While Intel is likely too late to compete in the market for AI accelerators used for training models, AI inference is another story. While AI training workloads require massive computational horsepower and data throughput, AI inference workloads aren't nearly as demanding. As AI models and AI agents are deployed to tackle a growing number of use cases, the need for efficient and affordable AI inference chips is on the rise.

Image source: Intel.
Getting back into the AI game
Intel announced a brand-new AI GPU on Tuesday at the 2025 OCP Global Summit. Unlike its previous efforts, Intel's upcoming GPU will be solely focused on AI inference.
"AI is shifting from static training to real-time, everywhere inference -- driven by agentic AI," said Intel CTO Sachin Katti. "Intel's Xe architecture data center GPU will provide the efficient headroom customers need -- and more value -- as token volumes surge."

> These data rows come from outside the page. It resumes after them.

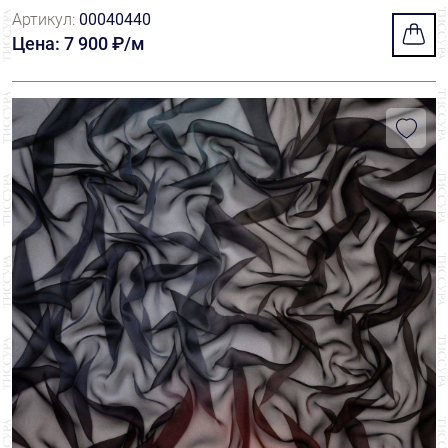
Артикул:
00040440
Цена: 7 900 ₽/м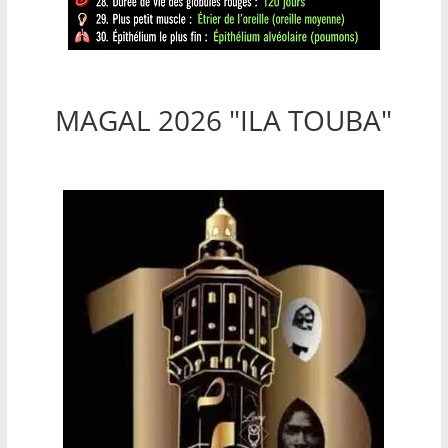
MAGAL 2026 "ILA TOUBA"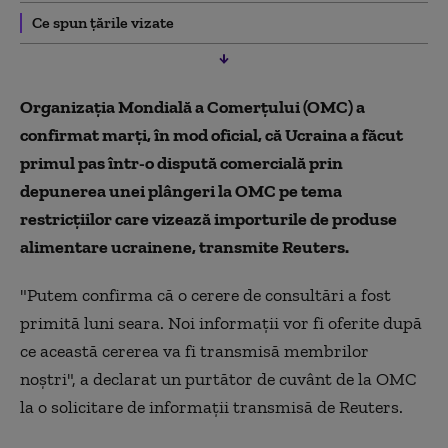
Ce spun țările vizate
Organizaţia Mondială a Comerţului (OMC) a
confirmat marţi, în mod oficial, că Ucraina a făcut
primul pas într-o dispută comercială prin
depunerea unei plângeri la OMC pe tema
restricţiilor care vizează importurile de produse
alimentare ucrainene, transmite Reuters.
"Putem confirma că o cerere de consultări a fost
primită luni seara. Noi informaţii vor fi oferite după
ce această cererea va fi transmisă membrilor
noştri", a declarat un purtător de cuvânt de la OMC
la o solicitare de informaţii transmisă de Reuters.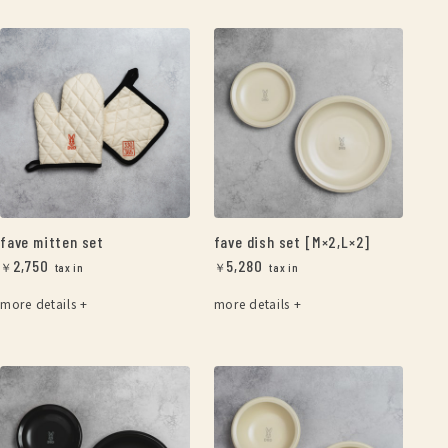
fave mitten set
fave dish set [M×2,L×2]
2,750
5,280
￥
￥
more details +
more details +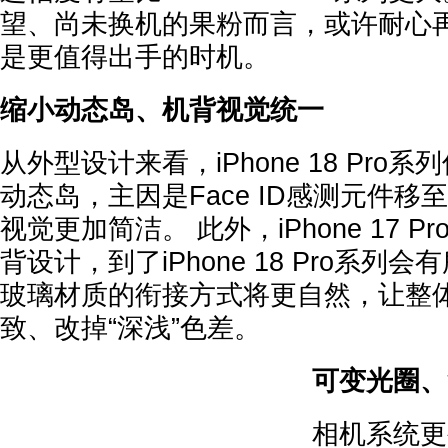
望、尚未换机的果粉而言，或许耐心
是更值得出手的时机。
缩小动态岛、机背视觉统一
从外型设计来看，iPhone 18 Pro
动态岛，主因是Face ID感测元件
视觉更加简洁。 此外，iPhone 17 
背设计，到了iPhone 18 Pro系列
玻璃材质的衔接方式将更自然，让整
致、改掉“深浅”色差。
可变光圈、
相机系统更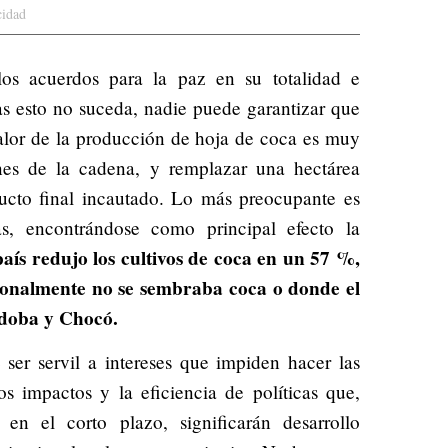
cidad
los acuerdos para la paz en su totalidad e
as esto no suceda, nadie puede garantizar que
valor de la producción de hoja de coca es muy
es de la cadena, y remplazar una hectárea
ucto final incautado. Lo más preocupante es
as, encontrándose como principal efecto la
s redujo los cultivos de coca en un 57 %,
cionalmente no se sembraba coca o donde el
doba y Chocó.
ser servil a intereses que impiden hacer las
os impactos y la eficiencia de políticas que,
en el corto plazo, significarán desarrollo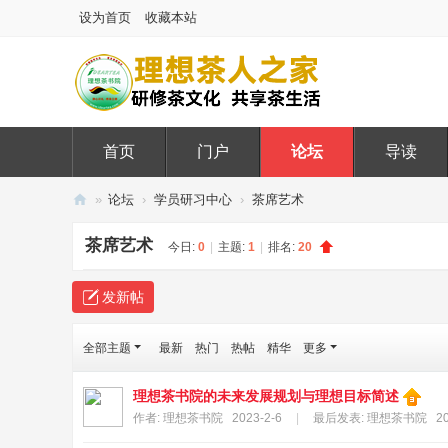
设为首页
收藏本站
首页
门户
论坛
导读
»
论坛
›
学员研习中心
›
茶席艺术
排行榜
理
茶席艺术
今日:
0
|
主题:
1
|
排名:
20
想
茶
发新帖
人
之
全部主题
最新
热门
热帖
精华
更多
家
理想茶书院的未来发展规划与理想目标简述
作者:
理想茶书院
2023-2-6
|
最后发表:
理想茶书院
20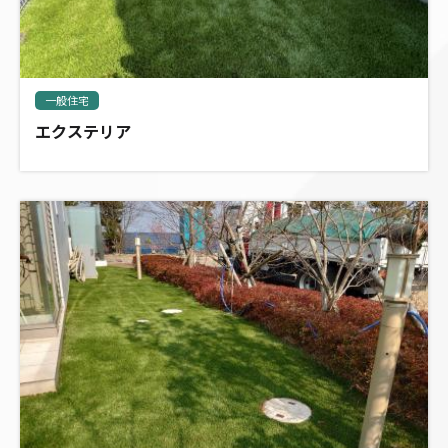
一般住宅
エクステリア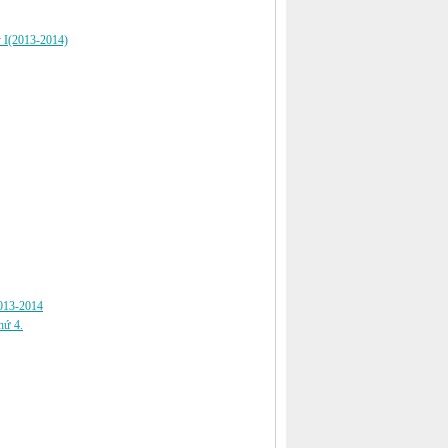
ỳ I(2013-2014)
2013-2014
hứ 4.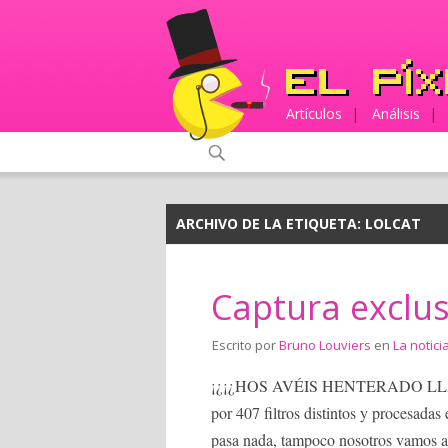
Artículos
|
Análisis
|
ARCHIVO DE LA ETIQUETA:
LOLCAT
Captura exclus
Escrito por
Bruno Louviers
en
La notici
¡¿¡¿HOS AVÉIS HENTERADO LLA!?!? 
por 407 filtros distintos y procesad
pasa nada, tampoco nosotros vamos a 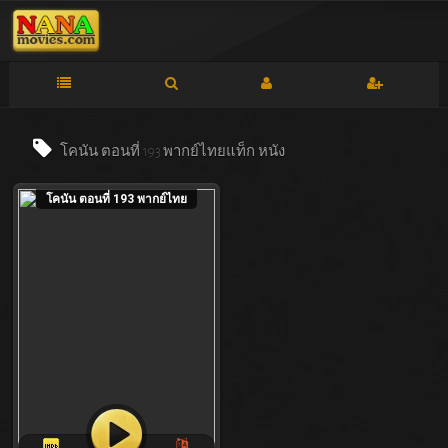
โคนัน ตอนที่ 193 พากย์ไทยแท็ก
หนัง
โคนัน ตอนที่ 193 พากย์ไทย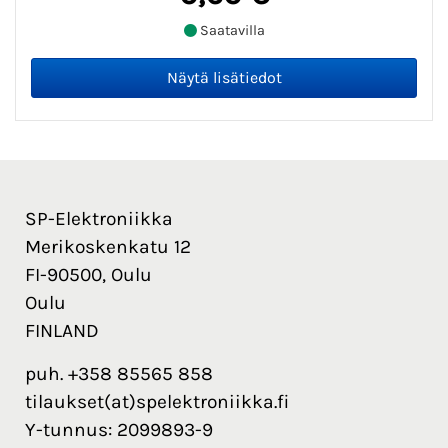
Saatavilla
SP-Elektroniikka
Merikoskenkatu 12
FI-90500, Oulu
Oulu
FINLAND
puh. +358 85565 858
tilaukset(at)spelektroniikka.fi
Y-tunnus: 2099893-9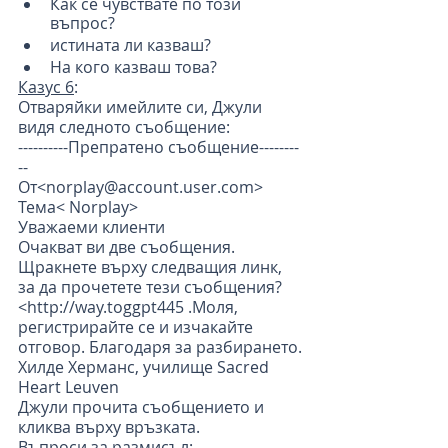
Как се чувствате по този 
въпрос?
истината ли казваш?
На кого казваш това?
Казус 6
:
Отваряйки имейлите си, Джули 
видя следното съобщение:
----------Препратено съобщение--------
--
От<norplay@account.user.com>
Тема< Norplay>
Уважаеми клиенти
Очакват ви две съобщения. 
Щракнете върху следващия линк, 
за да прочетете тези съобщения? 
<http://way.toggpt445 .Моля, 
регистрирайте се и изчакайте 
отговор. Благодаря за разбирането.
Хилде Херманс, училище Sacred 
Heart Leuven
Джули прочита съобщението и 
кликва върху връзката.
Въпроси за размисъл
: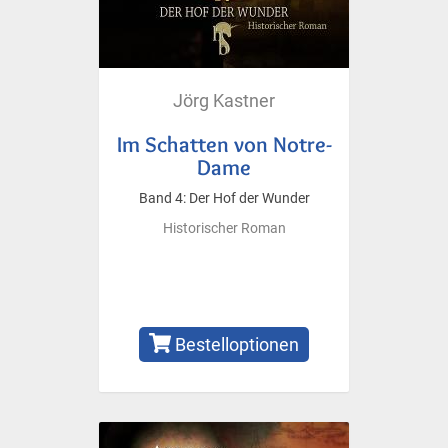
Jörg Kastner
Im Schatten von Notre-
Dame
Band 4: Der Hof der Wunder
Historischer Roman
Bestelloptionen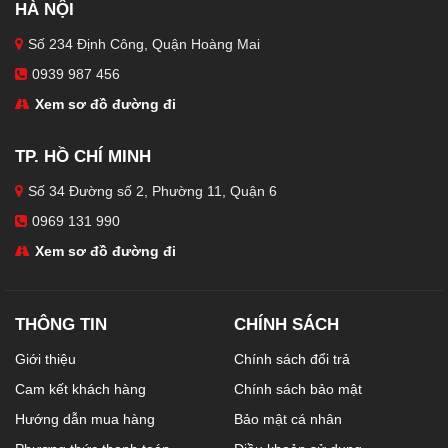
HÀ NỘI
Số 234 Định Công, Quận Hoàng Mai
0939 987 456
Xem sơ đồ đường đi
TP. HỒ CHÍ MINH
Số 34 Đường số 2, Phường 11, Quận 6
0969 131 990
Xem sơ đồ đường đi
THÔNG TIN
CHÍNH SÁCH
Giới thiệu
Chính sách đổi trả
Cam kết khách hàng
Chính sách bảo mật
Hướng dẫn mua hàng
Bảo mật cá nhân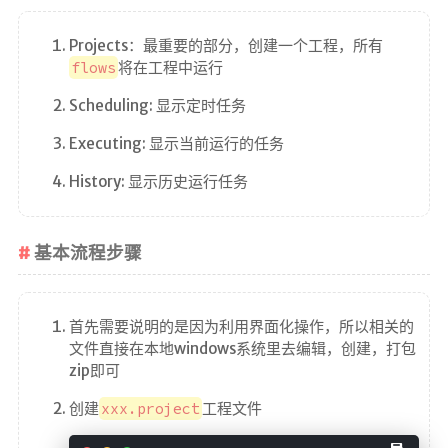
Projects：最重要的部分，创建一个工程，所有
flows
将在工程中运行
Scheduling: 显示定时任务
Executing: 显示当前运行的任务
History: 显示历史运行任务
基本流程步骤
首先需要说明的是因为利用界面化操作，所以相关的
文件直接在本地windows系统里去编辑，创建，打包
zip即可
创建
xxx.project
工程文件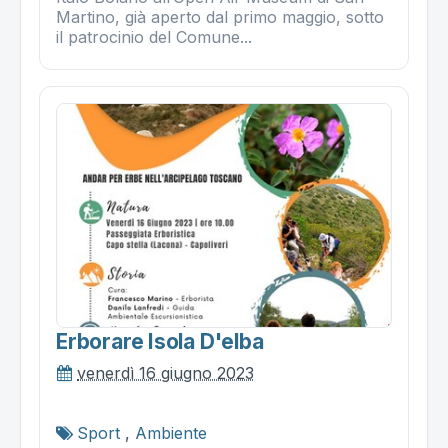
Martino, già aperto dal primo maggio, sotto
il patrocinio del Comune...
Erborare Isola D'elba
venerdì 16 giugno 2023
Sport
,
Ambiente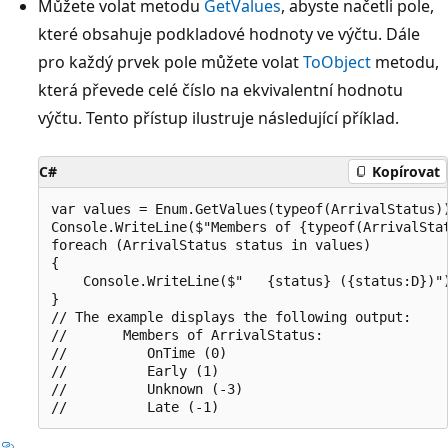
Můžete volat metodu
GetValues
, abyste načetli pole,
které obsahuje podkladové hodnoty ve výčtu. Dále
pro každý prvek pole můžete volat
ToObject
metodu,
která převede celé číslo na ekvivalentní hodnotu
výčtu. Tento přístup ilustruje následující příklad.
C#
Kopírovat
var values = Enum.GetValues(typeof(ArrivalStatus))
Console.WriteLine($"Members of {typeof(ArrivalStat
foreach (ArrivalStatus status in values)

{

    Console.WriteLine($"   {status} ({status:D})")
}

// The example displays the following output:

//       Members of ArrivalStatus:

//          OnTime (0)

//          Early (1)

//          Unknown (-3)
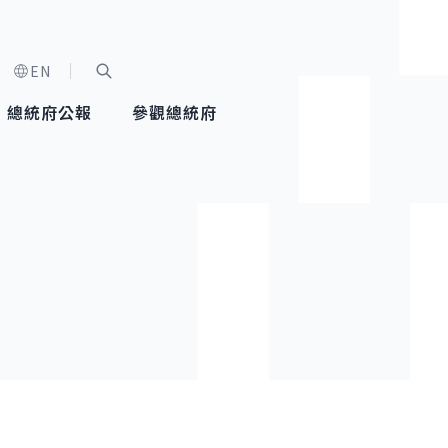
EN
字級選單
展開關鍵字搜尋
總統府公報
參觀總統府
健康台灣推動委員會
總統令
蕭美琴副總統
建築風華
全社會
每日活
行憲後
總統府
外交
網路相簿
國防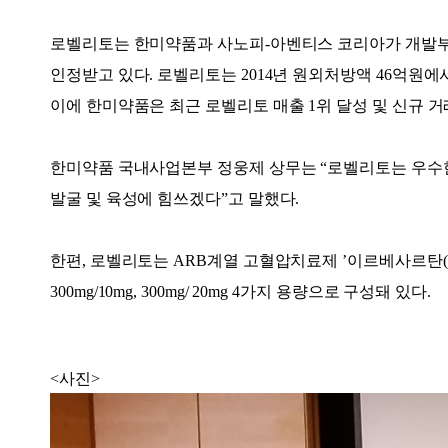
로벨리토는 한미약품과 사노피-아벤티스 코리아가 개발부
인정받고 있다. 로벨리토는 2014년 원외처방액 46억원에서
이에 한미약품은 최근 로벨리토 매출 1위 달성 및 신규 
한미약품 국내사업본부 정웅제 상무는 “로벨리토는 우수한
발굴 및 육성에 힘쓰겠다”고 말했다.
한편, 로벨리토는 ARB계열 고혈압치료제 ’이르베사르탄(Irbesar
300mg/10mg, 300mg/ 20mg 4가지 용량으로 구성돼 있다.
<사진>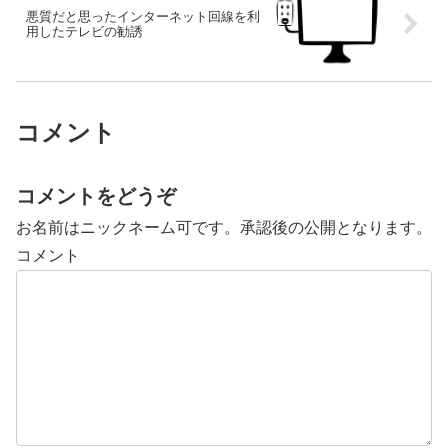
悪質だと思ったインターネット回線を利
用したテレビの勧誘
コメント
コメントをどうぞ
お名前はニックネーム可です。承認後の公開となります。
コメント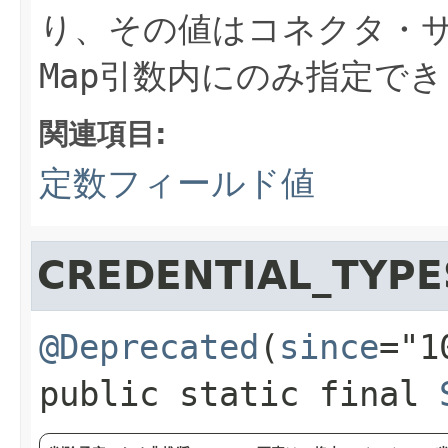
り、その値はコネクタ・
Map
引数内にのみ指定でき
関連項目:
定数フィールド値
CREDENTIAL_TYPE
@Deprecated
(
since
="1
public static final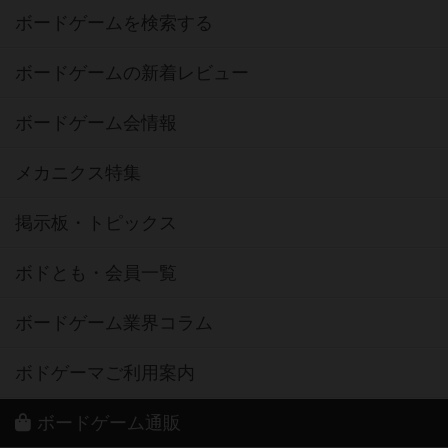
ボードゲームを検索する
ボードゲームの新着レビュー
ボードゲーム会情報
メカニクス特集
掲示板・トピックス
ボドとも・会員一覧
ボードゲーム業界コラム
ボドゲーマご利用案内
ボードゲーム通販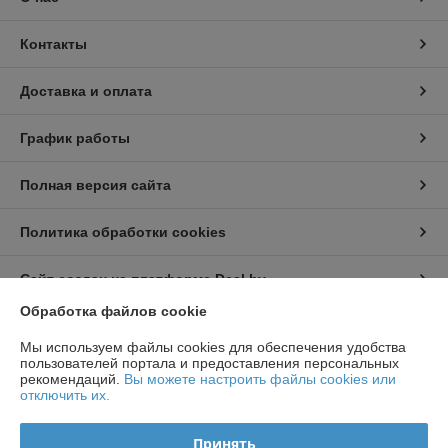
Контакты
Доставка и оплата
График работы
Полная версия сайта
Политика обработки cookies
Сайт создан на платформе Deal.by
Обработка файлов cookie
Информация для покупателя
Мы используем файлы cookies для обеспечения удобства
пользователей портала и предоставления персональных
Индивидуальный предприниматель:
ИП Чирак Артем Викторович
рекомендаций.
Вы можете настроить файлы cookies или
ул. Якубова 66-4-92
отключить их.
Регистрационный номер ЕГР: 192050953
Принять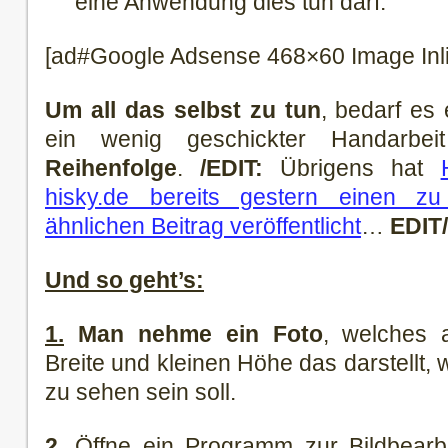
eine Anwendung dies tun darf.
[ad#Google Adsense 468×60 Image Inl
Um all das selbst zu tun
, bedarf es 
ein wenig geschickter Handarb
Reihenfolge
.
/EDIT:
Übrigens hat
hisky.de bereits gestern einen zu
ähnlichen Beitrag veröffentlicht
…
EDIT/
Und so geht’s:
1.
Man nehme ein Foto
, welches 
Breite und kleinen Höhe das darstellt,
zu sehen sein soll.
2.
Öffne ein Programm zur Bildbearb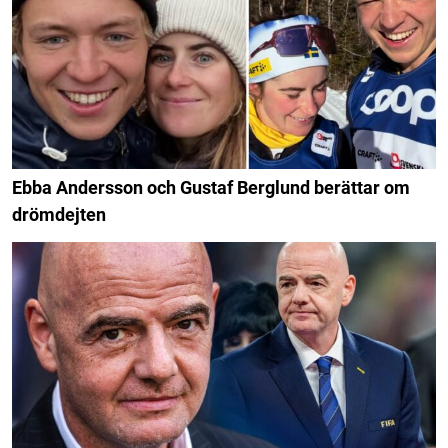
Ebba Andersson och Gustaf Berglund berättar om
drömdejten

Code-named Crescent Island, Intel's new AI GPU will be based on the Xe3P architecture, which is an enhancement of the Xe3 architecture that will be used in the company's Panther Lake PC CPUs. The GPUs will be optimized for performance-per-watt and feature 160GB of LPDDR5X memory. Intel says that Crescent Island is ideal for "tokens-as-a-service" providers that charge by the token for AI models, as well as for general AI inference workloads.
Crescent Island is still in the works, and the company doesn't expect to sample the product with customers until the second half of 2026.
A second chance for Intel
While Nvidia dominates the market for GPUs used for AI training, the AI inference market is more competitive because the latest-and-greatest chips aren't necessarily required. For many agentic AI applications, smaller models that are cheap and fast to run are useful for certain types of tasks. Performance is still important for the GPU running these models, but efficiency is as well.
Cloudflare represents an example of this concept in action. The company offers AI inference services through its Workers platform, and because it focuses solely on inference and smaller AI models, it can get away with using older GPUs that are less expensive to install.
By 2030, the AI inference market is expected to more than double in size to over $250 billion, according to estimates from MarketsandMarkets. While Intel can't compete with Nvidia in the AI training market, it still has an opportunity to emerge as a winner in the AI inference market by focusing on efficiency. For AI inference providers that charge by the token, GPUs that maximize performance per watt should be appealing as a way to bring down costs.
While Intel's new AI GPU looks promising, a lot could change over the next 18 months. Sampling to customers is still about a year away, so real revenue probably isn't coming until 2027. Given how fast the AI industry is evolving, and the risk that a bubble may be brewing in the AI infrastructure market, Intel could end up late for the party once again.